_INSTRUCTION_
The entries are to be output word for word, with the pictures omitted.

====

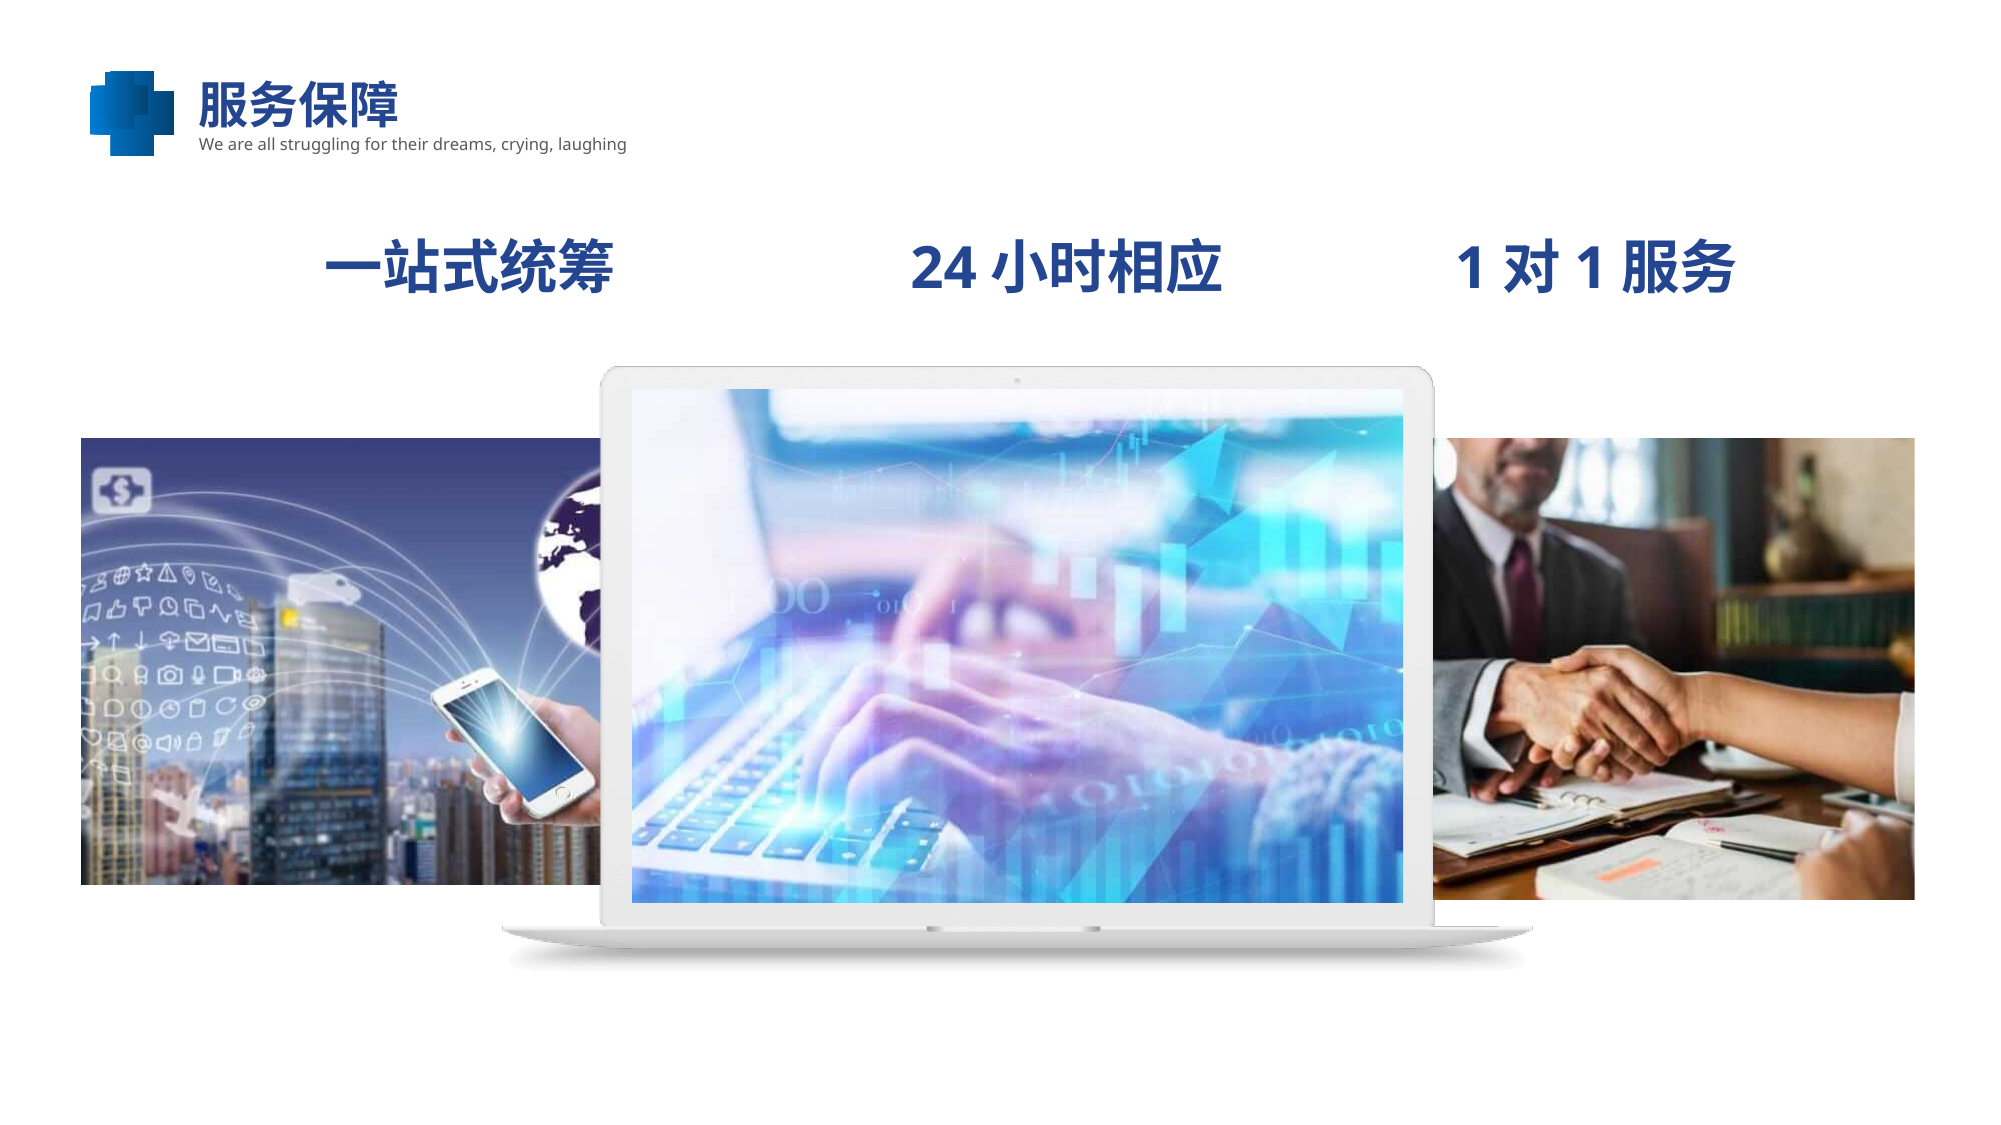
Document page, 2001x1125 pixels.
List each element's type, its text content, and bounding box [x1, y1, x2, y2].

picture [1432, 438, 1915, 900]
text_box 1对1服务 [1440, 222, 1837, 308]
text_box 服务保障 We are all struggling for their dreams, crying, laughing [184, 66, 707, 161]
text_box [89, 70, 175, 156]
text_box 24小时相应 [895, 222, 1293, 308]
picture [80, 438, 467, 885]
text_box 一站式统筹 [309, 222, 748, 308]
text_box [467, 338, 1564, 1018]
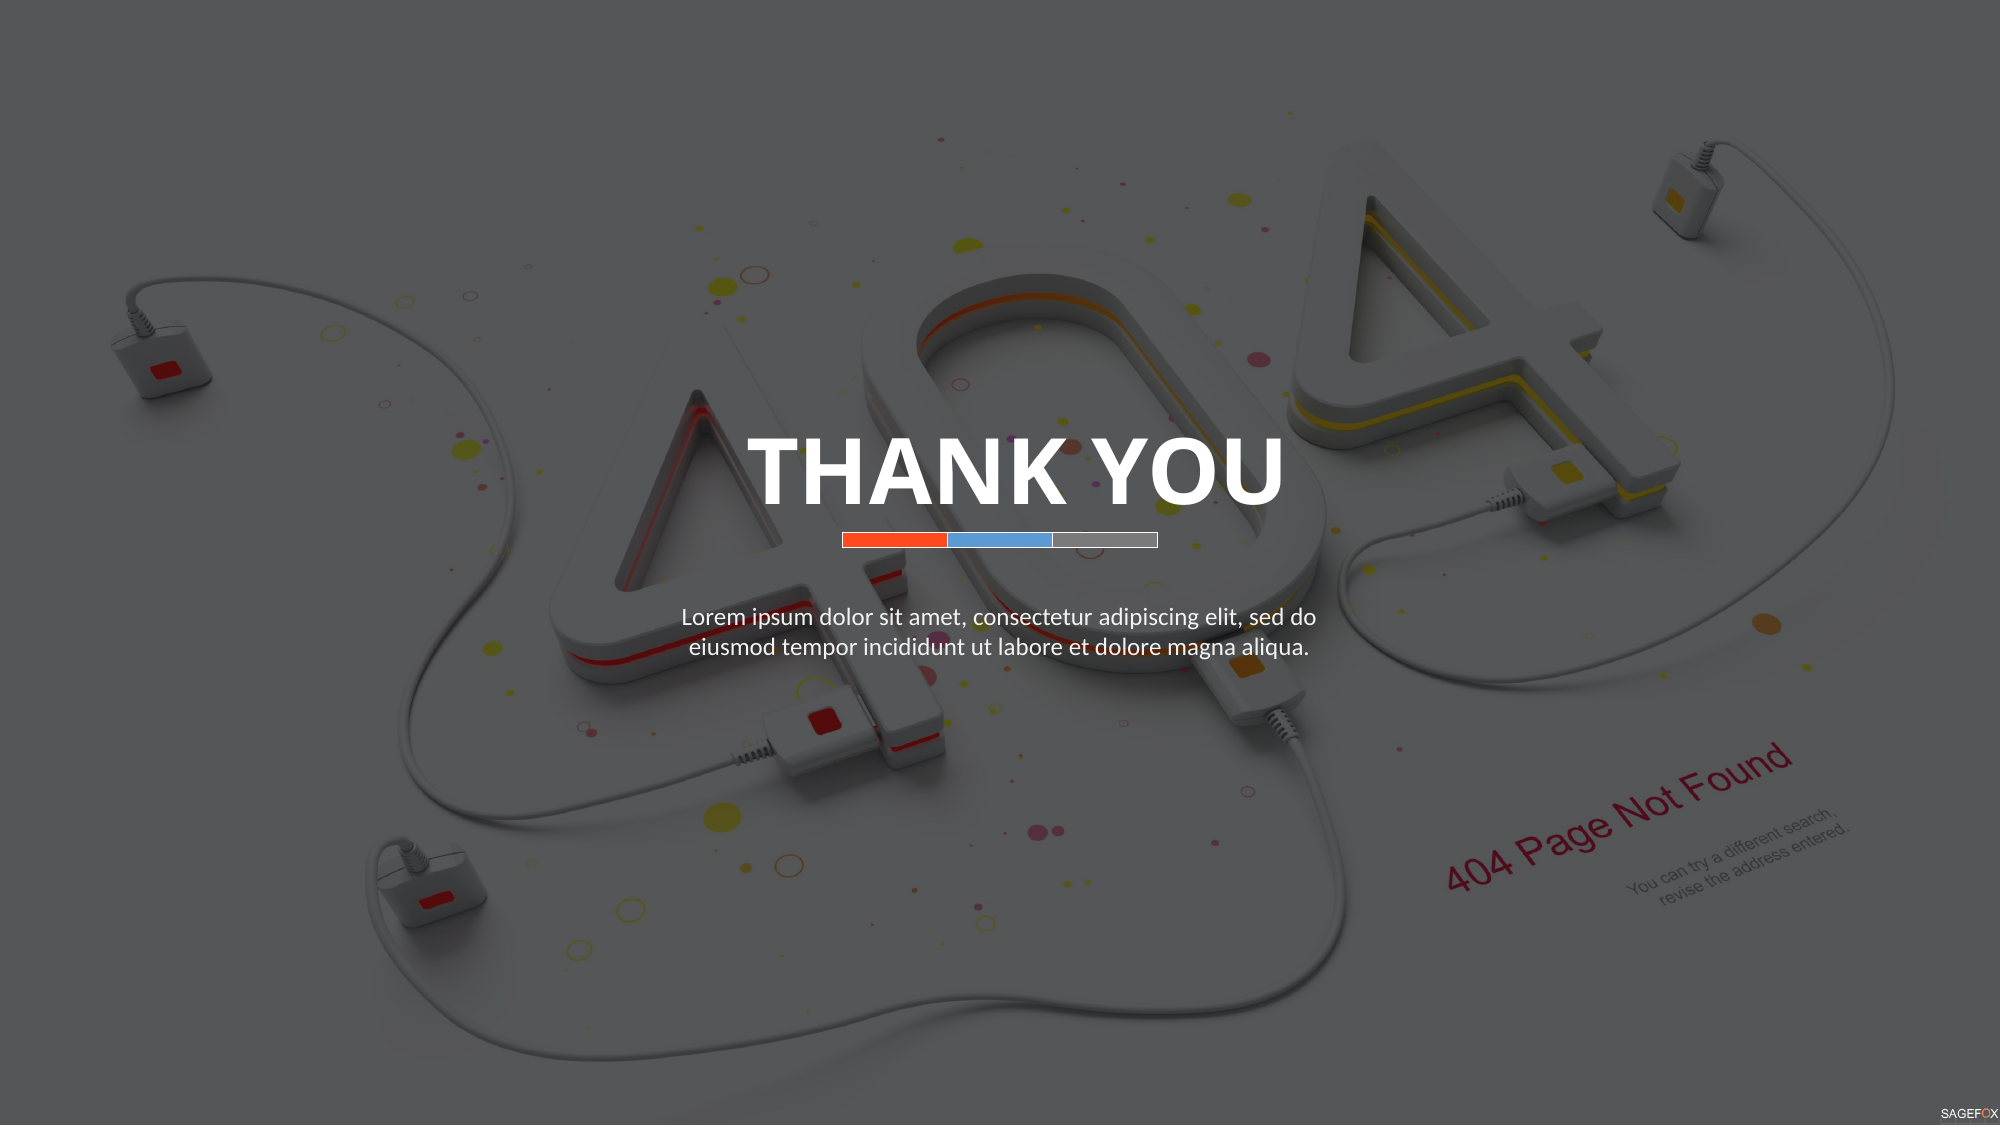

====

_EXERCISE ANSWER_
Document page, 2001x1125 pixels.
List each element's type, its text content, and bounding box [x1, y1, x2, y2].

picture [1432, 438, 1915, 900]
text_box 1对1服务 [1440, 222, 1837, 308]
text_box 服务保障 We are all struggling for their dreams, crying, laughing [184, 66, 707, 161]
text_box [89, 70, 175, 156]
text_box 24小时相应 [895, 222, 1293, 308]
picture [80, 438, 467, 885]
text_box 一站式统筹 [309, 222, 748, 308]
text_box [467, 338, 1564, 1018]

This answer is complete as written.